> _Working data_:
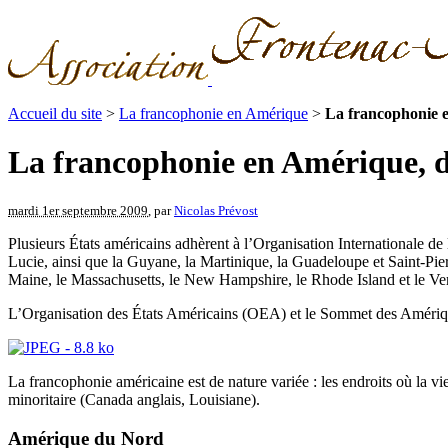
Accueil du site
>
La francophonie en Amérique
>
La francophonie e
La francophonie en Amérique, du
mardi 1er septembre 2009
, par
Nicolas Prévost
Plusieurs États américains adhèrent à l’Organisation Internationale 
Lucie, ainsi que la Guyane, la Martinique, la Guadeloupe et Saint-Pier
Maine, le Massachusetts, le New Hampshire, le Rhode Island et le Ve
L’Organisation des États Américains (OEA) et le Sommet des Amériques 
La francophonie américaine est de nature variée : les endroits où la 
minoritaire (Canada anglais, Louisiane).
Amérique du Nord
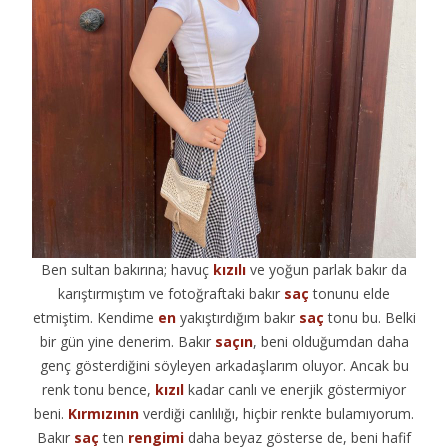
Ben sultan bakırına; havuç
kızılı
ve yoğun parlak bakır da
karıştırmıştım ve fotoğraftaki bakır
saç
tonunu elde
etmiştim. Kendime
en
yakıştırdığım bakır
saç
tonu bu. Belki
bir gün yine denerim. Bakır
saçın
, beni olduğumdan daha
genç gösterdiğini söyleyen arkadaşlarım oluyor. Ancak bu
renk tonu bence,
kızıl
kadar canlı ve enerjik göstermiyor
beni.
Kırmızının
verdiği canlılığı, hiçbir renkte bulamıyorum.
Bakır
saç
ten
rengimi
daha beyaz gösterse de, beni hafif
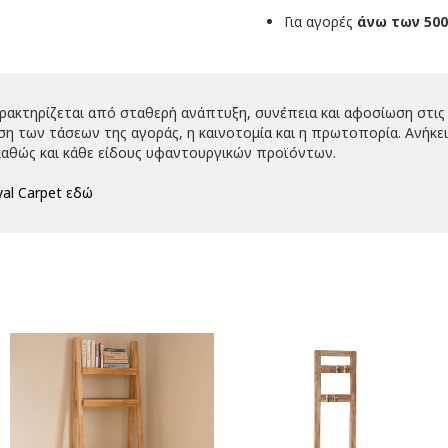
Για αγορές
άνω των 500
αρακτηρίζεται από σταθερή ανάπτυξη, συνέπεια και αφοσίωση στις 
 των τάσεων της αγοράς, η καινοτομία και η πρωτοπορία. Ανήκει 
αθώς και κάθε είδους υφαντουργικών προϊόντων.
al Carpet εδώ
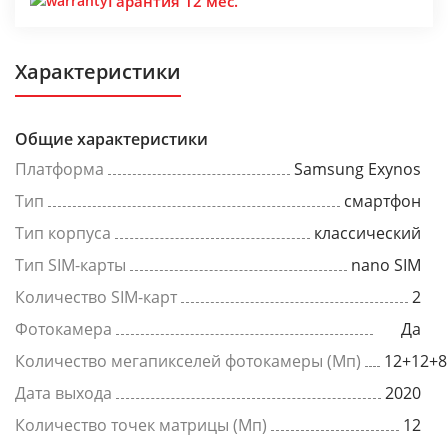
Гарантия 12 мес.
Характеристики
Общие характеристики
Платформа
Samsung Exynos
Тип
смартфон
Тип корпуса
классический
Тип SIM-карты
nano SIM
Количество SIM-карт
2
Фотокамера
Да
Количество мегапикселей фотокамеры (Мп)
12+12+8
Дата выхода
2020
Количество точек матрицы (Мп)
12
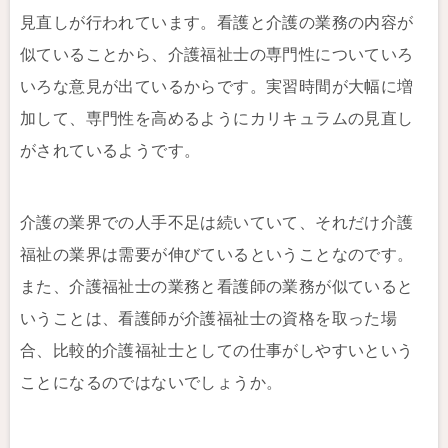
見直しが行われています。看護と介護の業務の内容が
似ていることから、介護福祉士の専門性についていろ
いろな意見が出ているからです。実習時間が大幅に増
加して、専門性を高めるようにカリキュラムの見直し
がされているようです。
介護の業界での人手不足は続いていて、それだけ介護
福祉の業界は需要が伸びているということなのです。
また、介護福祉士の業務と看護師の業務が似ていると
いうことは、看護師が介護福祉士の資格を取った場
合、比較的介護福祉士としての仕事がしやすいという
ことになるのではないでしょうか。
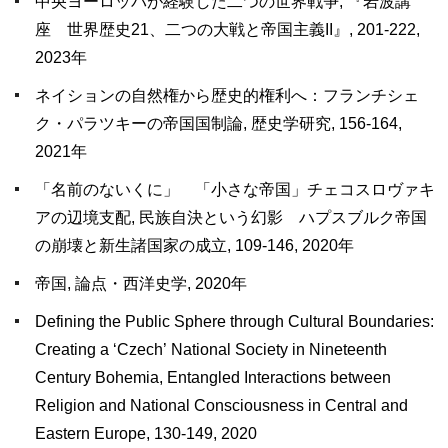
中央ヨーロッパが経験した二つの世界戦争, 『岩波講
座 世界歴史21、二つの大戦と帝国主義II』, 201-222,
2023年
ネイションの自然権から歴史的権利へ：フランチシェ
ク・パラツキーの帝国国制論, 歴史学研究, 156-164,
2021年
「名前のないくに」 「小さな帝国」チェコスロヴァキ
アの辺境支配, 民族自決という幻影 ハプスブルク帝国
の崩壊と新生諸国家の成立, 109-146, 2020年
帝国, 論点・西洋史学, 2020年
Defining the Public Sphere through Cultural Boundaries:
Creating a ‘Czech’ National Society in Nineteenth
Century Bohemia, Entangled Interactions between
Religion and National Consciousness in Central and
Eastern Europe, 130-149, 2020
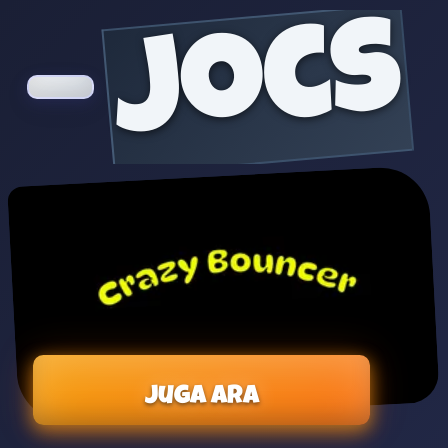
jocs
Juga ara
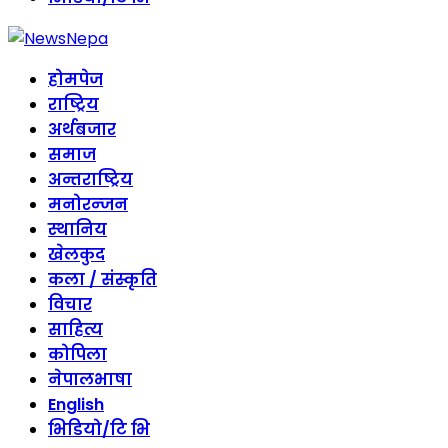
होमपेज
राष्ट्रिय
अर्थबजार
समाज
अन्तराष्ट्रिय
मनोरन्जन
स्थानिय
खेलकुद
कला / संस्कृति
विचार
साहित्य
कोपिला
नेपालभाषा
English
भिडियो/टि भि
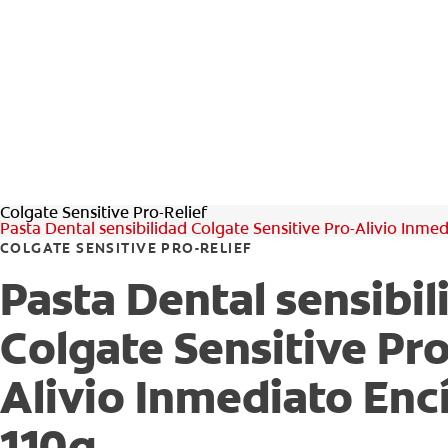
Colgate Sensitive Pro-Relief
Pasta Dental sensibilidad Colgate Sensitive Pro-Alivio Inmed
COLGATE SENSITIVE PRO-RELIEF
Pasta Dental sensibil
Colgate Sensitive Pro
Alivio Inmediato Enc
110g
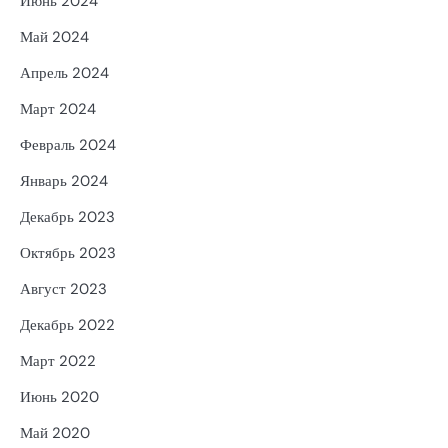
Июнь 2024
Май 2024
Апрель 2024
Март 2024
Февраль 2024
Январь 2024
Декабрь 2023
Октябрь 2023
Август 2023
Декабрь 2022
Март 2022
Июнь 2020
Май 2020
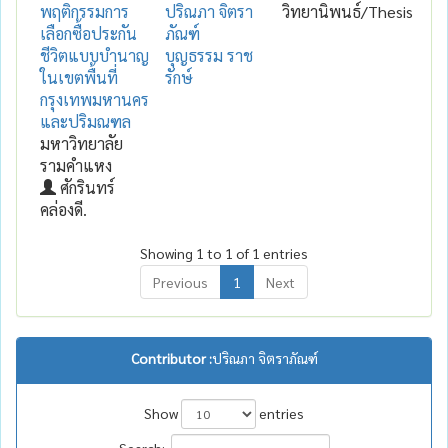
พฤติกรรมการ
ปริณภา จิตรา
วิทยานิพนธ์/Thesis
เลือกซื้อประกัน
ภัณฑ์
ชีวิตแบบบำนาญ
บุญธรรม ราช
ในเขตพื้นที่
รักษ์
กรุงเทพมหานคร
และปริมณฑล
มหาวิทยาลัย
รามคำแหง
ศักรินทร์
คล่องดี.
Showing 1 to 1 of 1 entries
Previous
1
Next
Contributor :
ปริณภา จิตราภัณฑ์
Show
entries
Search:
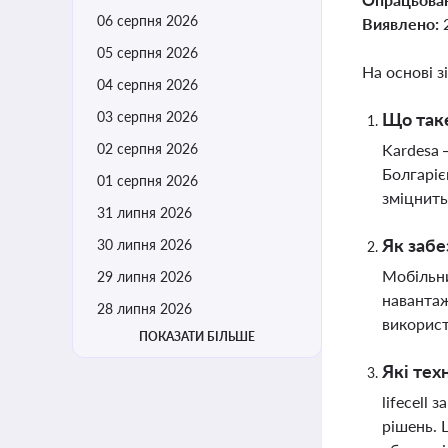
06 серпня 2026
Виявлено:
05 серпня 2026
На основі з
04 серпня 2026
03 серпня 2026
Що таке
02 серпня 2026
Kardesa 
Болгаріє
01 серпня 2026
зміцнить
31 липня 2026
Як забе
30 липня 2026
Мобільни
29 липня 2026
навантаж
28 липня 2026
використ
ПОКАЗАТИ БІЛЬШЕ
Які тех
lifecell
рішень. 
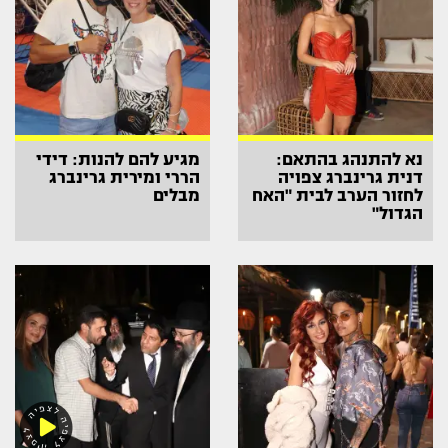
נא להתנהג בהתאם:
מגיע להם להנות: דידי
דנית גרינברג צפויה
הררי ומירית גרינברג
לחזור הערב לבית "האח
מבלים
הגדול"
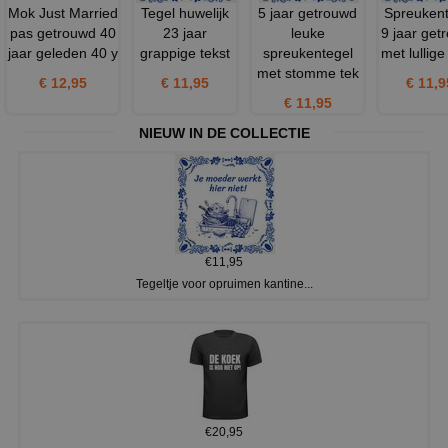
Mok Just Married
Tegel huwelijk
5 jaar getrouwd
Spreukent
pas getrouwd 40
23 jaar
leuke
9 jaar get
jaar geleden 40 y
grappige tekst
spreukentegel
met lullige
met stomme tek
€ 12,95
€ 11,95
€ 11,9
€ 11,95
NIEUW IN DE COLLECTIE
€11,95
Tegeltje voor opruimen kantine...
€20,95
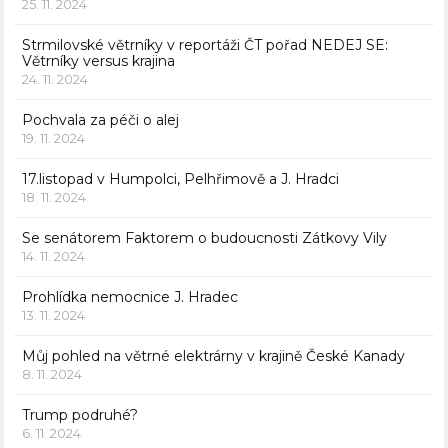
25. 11. 2024
Strmilovské větrníky v reportáži ČT pořad NEDEJ SE:
Větrníky versus krajina
24. 11. 2024
Pochvala za péči o alej
19. 11. 2024
17.listopad v Humpolci, Pelhřimově a J. Hradci
18. 11. 2024
Se senátorem Faktorem o budoucnosti Zátkovy Vily
14. 11. 2024
Prohlídka nemocnice J. Hradec
13. 11. 2024
Můj pohled na větrné elektrárny v krajině České Kanady
8. 11. 2024
Trump podruhé?
6. 11. 2024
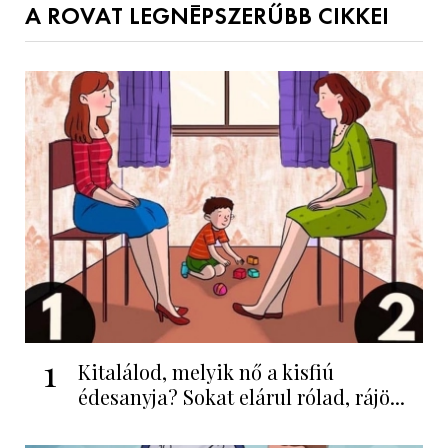
A ROVAT LEGNÉPSZERŰBB CIKKEI
1
Kitalálod, melyik nő a kisfiú
édesanyja? Sokat elárul rólad, rájö...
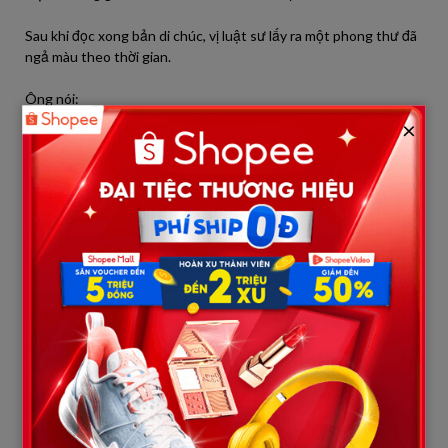
Sau khi đọc xong bản di chúc, vị luật sư lấy ra một phong thư đã
ngả màu theo thời gian.
Ông nói:
×
“Đây là lá thư bác Lâm dặn tôi chỉ được trao tận tay anh sau khi
mọi thủ tục tang lễ đã hoàn tất.”
Tôi run run mở thư.
“Bình thân mến!
Nếu con đang đọc những dòng này thì có lẽ bố đã không còn
nữa.
Có một điều mà suốt nhiều năm qua bố luôn muốn nói nhưng
chưa bao giờ đủ can đảm để mở lời.
Bố biết con từng có lúc cảm thấy mệt mỏi vì phải chăm sóc một
ông già chỉ biết dựa vào con cái. Bố cũng biết nhiều người đã nói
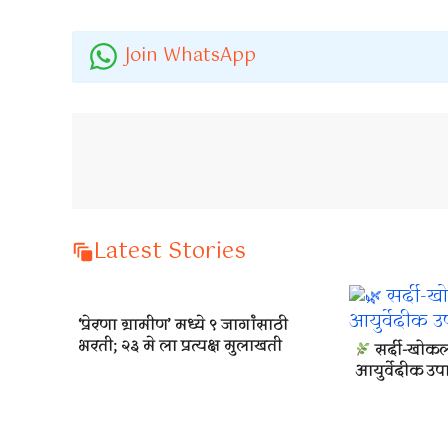
Join WhatsApp
Latest Stories
‘प्रेरणा ग्रामीण’ मध्ये ९ जागांसाठी
भरती; २३ मे ला प्रत्यक्ष मुलाखती
सर्दी-खोकल्
आयुर्वेदीक उप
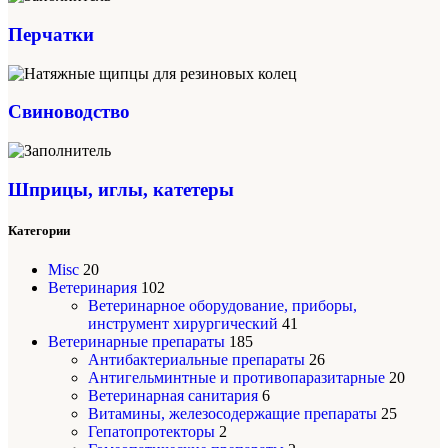
Перчатки
Свиноводство
Шприцы, иглы, катетеры
Категории
Misc
20
Ветеринария
102
Ветеринарное оборудование, приборы,
инструмент хирургический
41
Ветеринарные препараты
185
Антибактериальные препараты
26
Антигельминтные и противопаразитарные
20
Ветеринарная санитария
6
Витамины, железосодержащие препараты
25
Гепатопротекторы
2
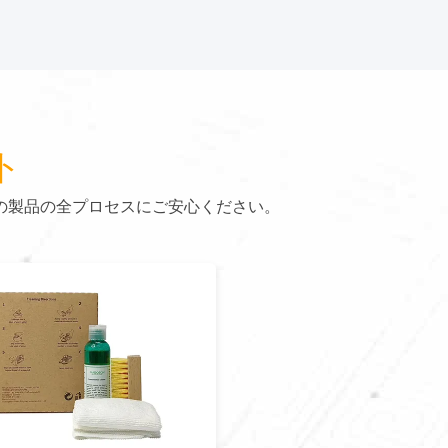
ト
の製品の全プロセスにご安心ください。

> _Aim of the task_: Filter the records above down to the lines containing "Pasta".

> _Result of this task_:
Pasta Dental sensibilidad Colgate Sensitive Pro-Alivio Inmed
Pasta Dental sensibil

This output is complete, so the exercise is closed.